Next! The filly, snorting and frothing, tore down, jibbed, and was sworn at loudly by Easu standing near. Sept whipped and spurred her over.

But at that rail, raised to five feet nine, she would not be persuaded, though Lucy cleared it with a curious casual ease. The filly would not take it.

"Say, Mister!" called Lennie when he knew he was winner. "Raise that barrier five inches and see us bound it."

He made his detour, brought Lucy along on twinkling feet, and cleared it prettily.

The roar of delight from the crowd sent Easu mad. Jack kept an eye on him, in case he meant mischief. But Easu only went away to where the niggers were still trying out the buck jumpers. Taking hold of a huge rogue of a mare, he sprang on her back and came bucking all along the track, apparently to give a specimen of horsemanship. The crowd watched the queer massive pulsing up and down of the man and the powerful bucking horse, all in a whirl of long hair, like some queer fountain of life. And there was Monica watching Easu's cruel, changeless face, that seemed to have something fixed and eternal in it, amid all that heaving.

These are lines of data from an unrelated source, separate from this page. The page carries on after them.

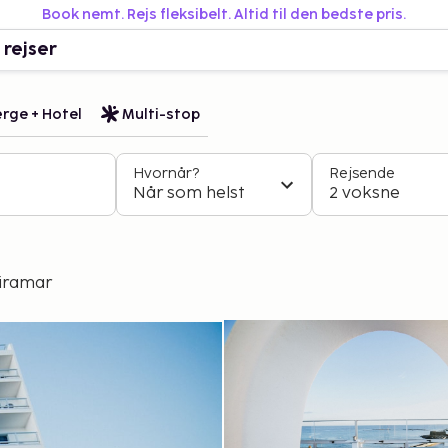
Book nemt. Rejs fleksibelt. Altid til den bedste pris.
 rejser
rge + Hotel
Multi-stop
Hvornår?
Rejsende
Når som helst
2 voksne
iramar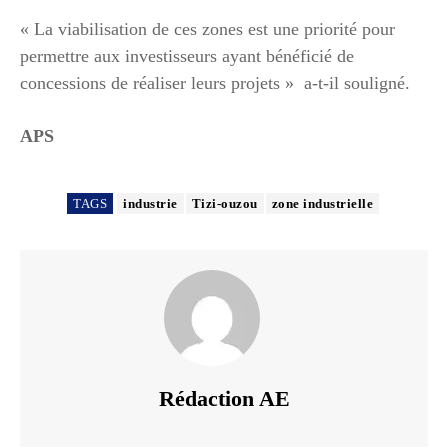
« La viabilisation de ces zones est une priorité pour
permettre aux investisseurs ayant bénéficié de
concessions de réaliser leurs projets » a-t-il souligné.
APS
TAGS
industrie
Tizi-ouzou
zone industrielle
Rédaction AE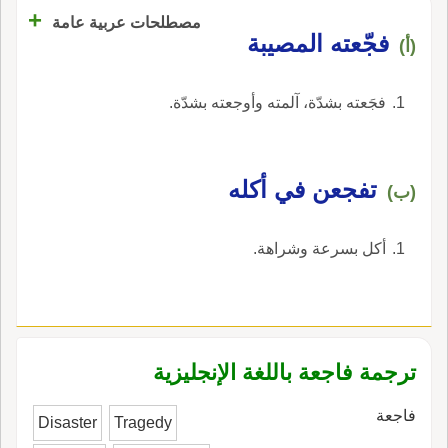
+
مصطلحات عربية عامة
فجّعته المصيبة
(أ)
فجَعته بشدّة، آلمته وأوجعته بشدّة.
تفجعن في أكله
(ب)
أكل بسرعة وشراهة.
ترجمة فاجعة باللغة الإنجليزية
فاجعة
Disaster
Tragedy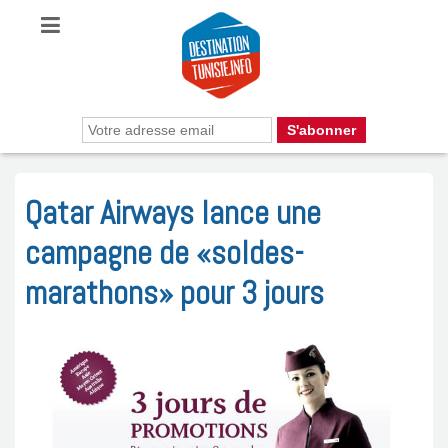
Qatar Airways lance une
campagne de «soldes-
marathons» pour 3 jours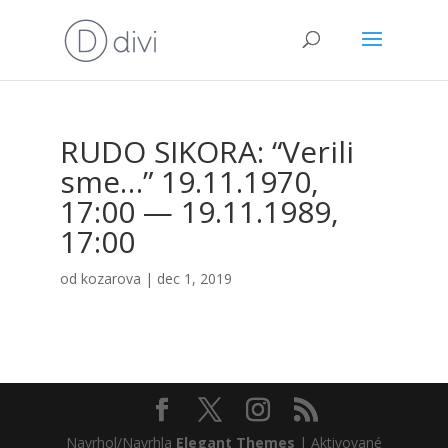
RUDO SIKORA: “Veri­li
sme…” 19.11.1970,
17:00 — 19.11.1989,
17:00
od
kozarova
|
dec 1, 2019
Navrhol/Navrhla
Elegant Themes
| Aktivované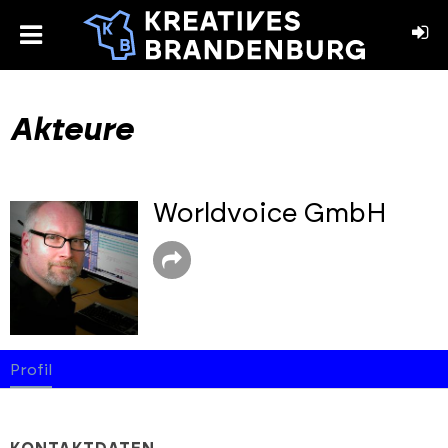
toggle
menu
book
stagram
Akteure
Worldvoice GmbH
Profil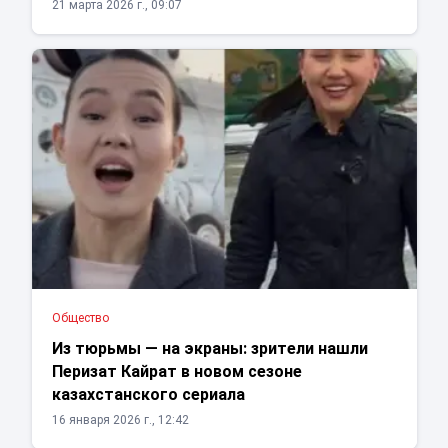
21 марта 2026 г., 09:07
Общество
Из тюрьмы — на экраны: зрители нашли
Перизат Кайрат в новом сезоне
казахстанского сериала
16 января 2026 г., 12:42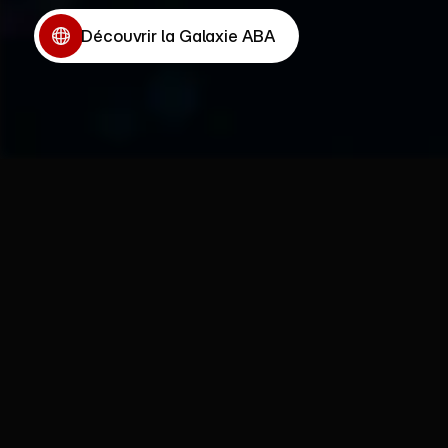
Découvrir la Galaxie ABA
Découvrir la Galaxie ABA
Pourquoi ABA Sovereignty?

Jack felt he had a volcano inside him. He knew that Stampede had been caught again, and was being led about down there, securely roped, as part of the show. Down there among the outlaws.

Away ran Jack. Anything rather than be beaten by Easu. But as he ran, he kept inside him that queer little flame of white-hot calm which was his invincibility.

He patted Stampede's arching neck, and told Sam to saddle him. Sam showed the whites of his eyes, but obeyed, and Stampede took it. Jack stood by, intense in his own cool calmness. He didn't care what happened to him. If he was to be killed he would be killed. But at the same time, he was not reckless. He watched the horse with mystical closeness, and glanced over the saddle and bridle to see if they were all right.

Then, swift and light, he mounted and knew the joy of being a horseman, the thrill of being a real horseman. He had the gift, and he knew it. If not the gift of sheer power, like Easu, who seemed to overpower his horse as he rode it; Jack had the gift of adjustment. He adjusted himself to his horse. Intuitively, he yielded to Stampede, up to a certain point. Beyond that certain flexible point, there would be no yielding, none, and never.

Jack came bucking along in Easu's wake, on a much wilder horse. But though Stampede was wild and wicked, he never exerted his last efforts. He bucked like the devil. But he never let himself altogether go. And Jack seemed to be listening with an inward ear to the animal, listening to its passion. After all it was a live creature, to be mastered, but not to be overborne. Intuitively, the boy gave way to it as much as possible. But he never for one moment doubted his own mastery over it. In his mastery there must be a living tolerance. This his instinct told him. And the stallion, bucking and sitting up, seemed somehow to accept it.